Where in the data below does the word "this" appear? Copy each line that holds it.

■ **Raw data**
%%
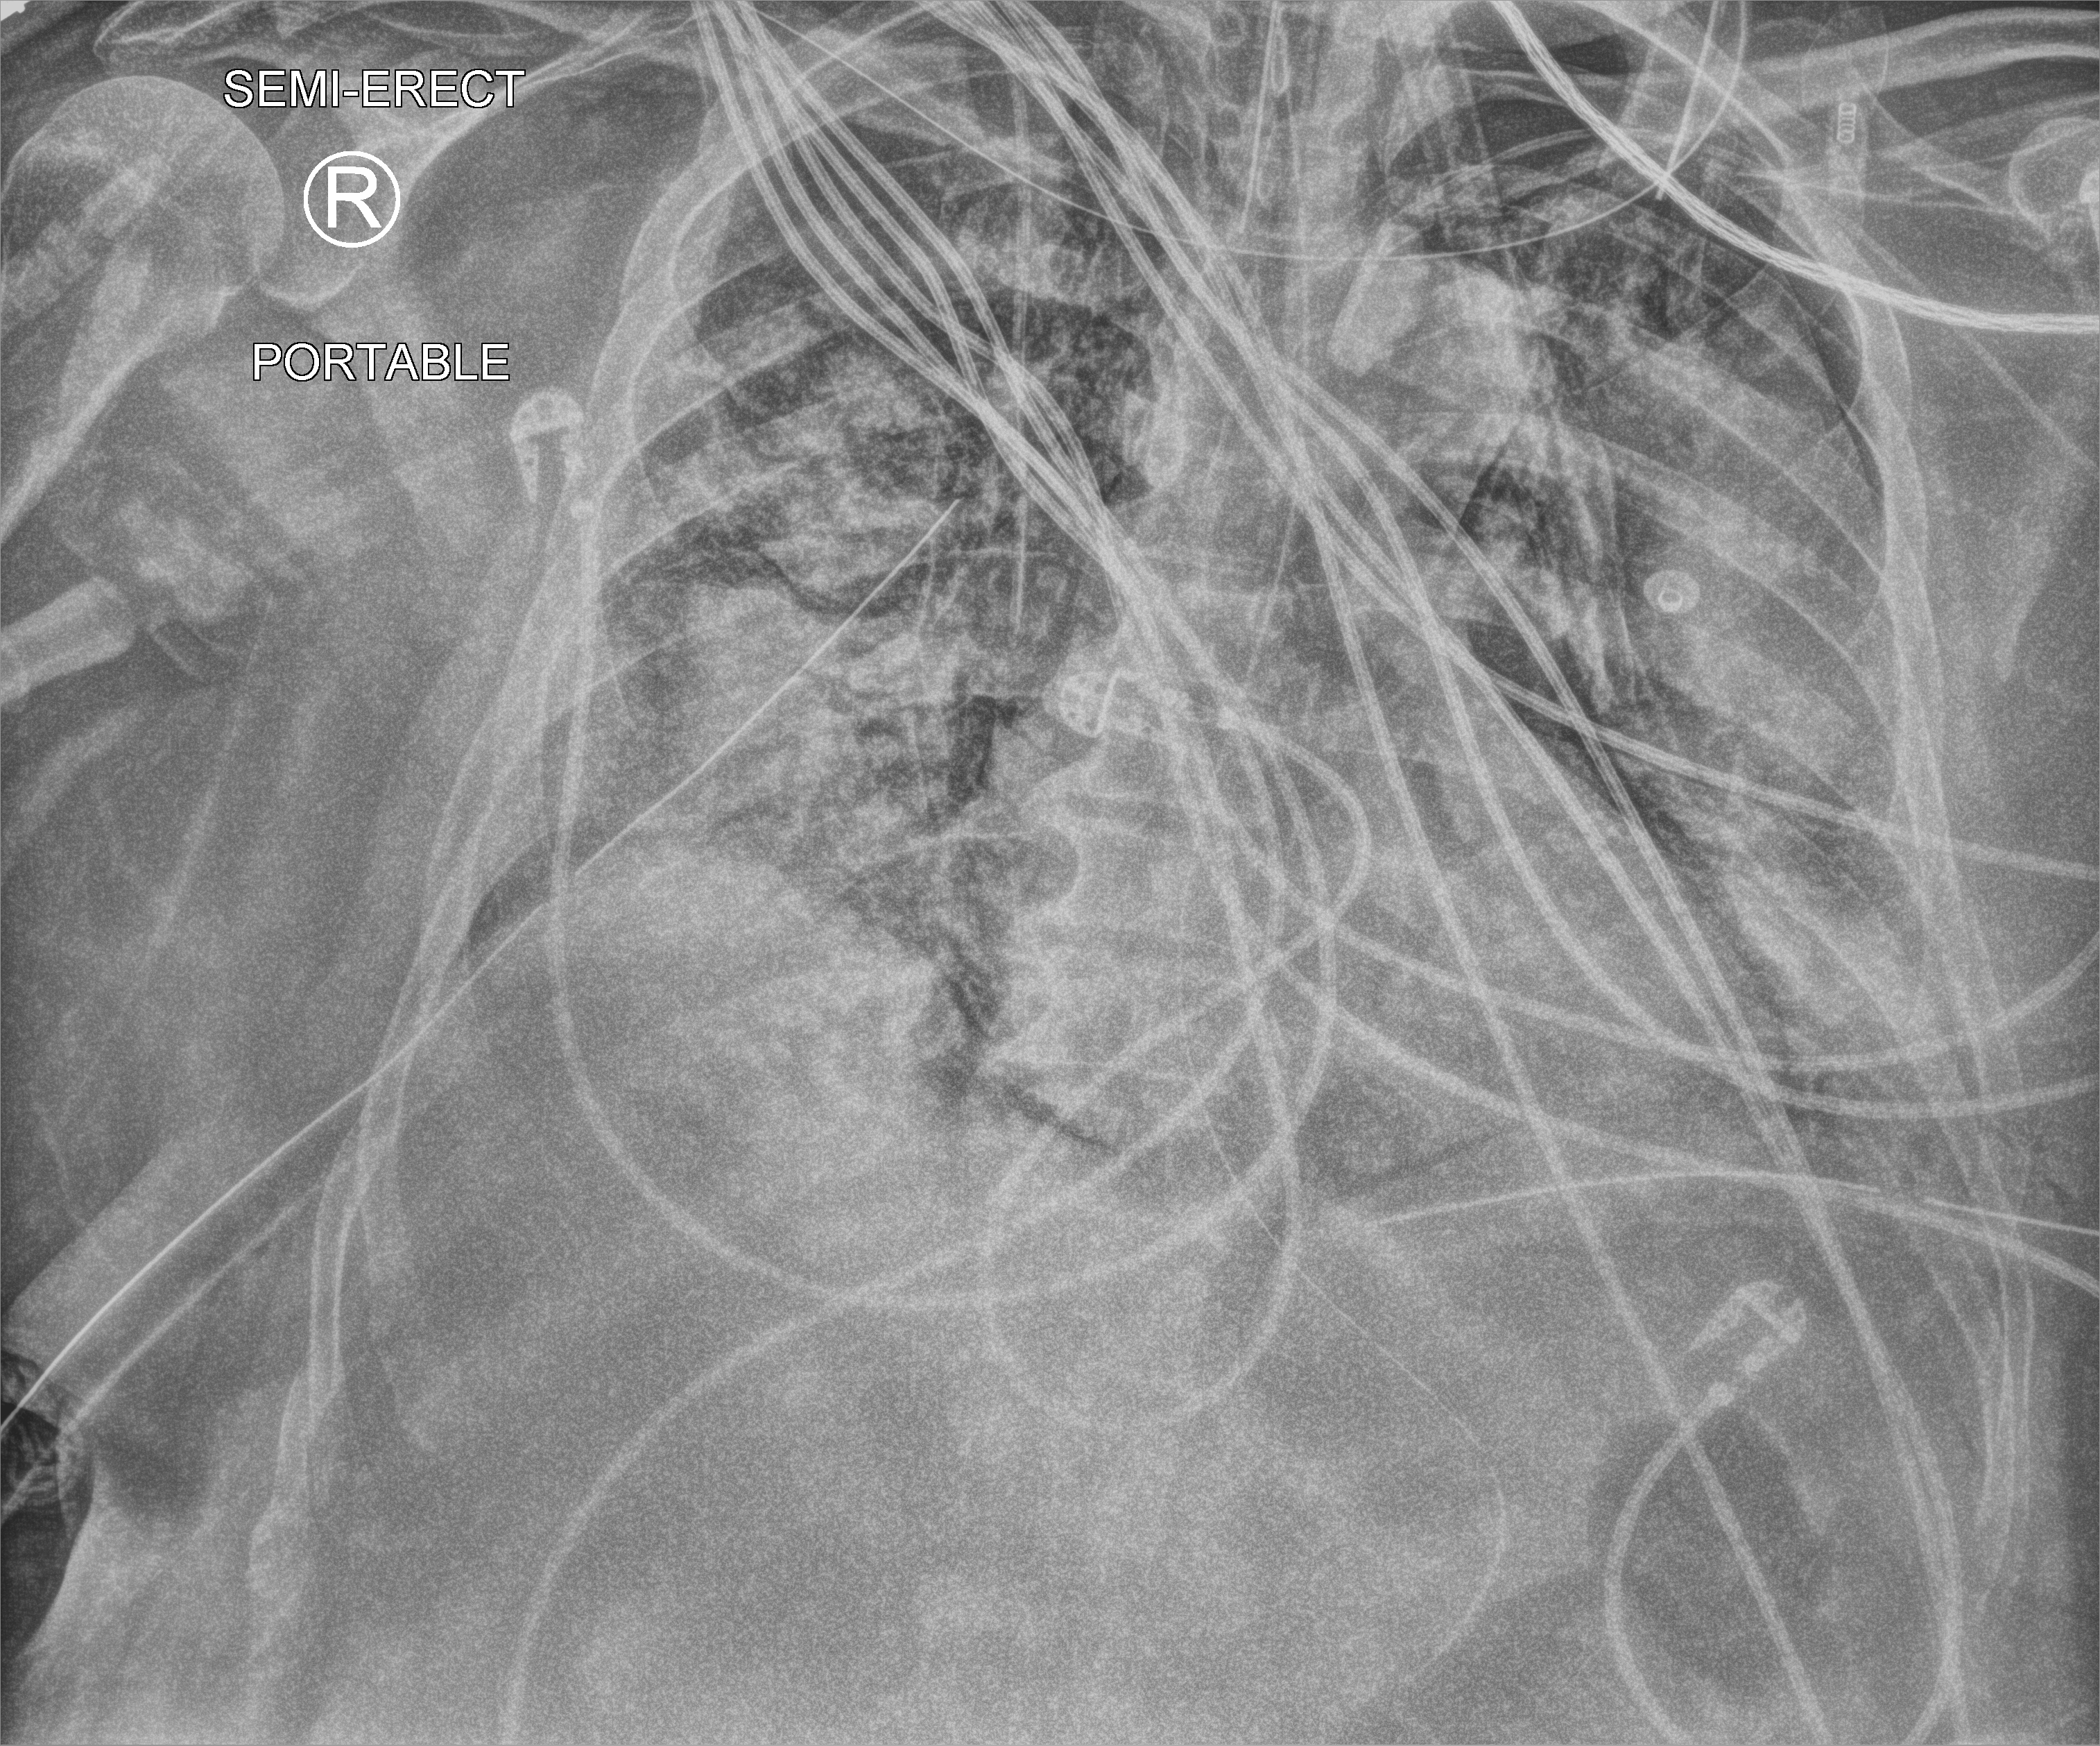
Chest X-ray (portable); anteroposterior (AP) projection. Patient hospitalised with COVID-19, aged 18–59 years.
Admission-level facts for this patient (not findings on this image; timing relative to this image not recorded):
- mechanically ventilated during this hospital stay: yes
%%
■ **Answer space**
Admission-level facts for this patient (not findings on this image; timing relative to this image not recorded):
- mechanically ventilated during this hospital stay: yes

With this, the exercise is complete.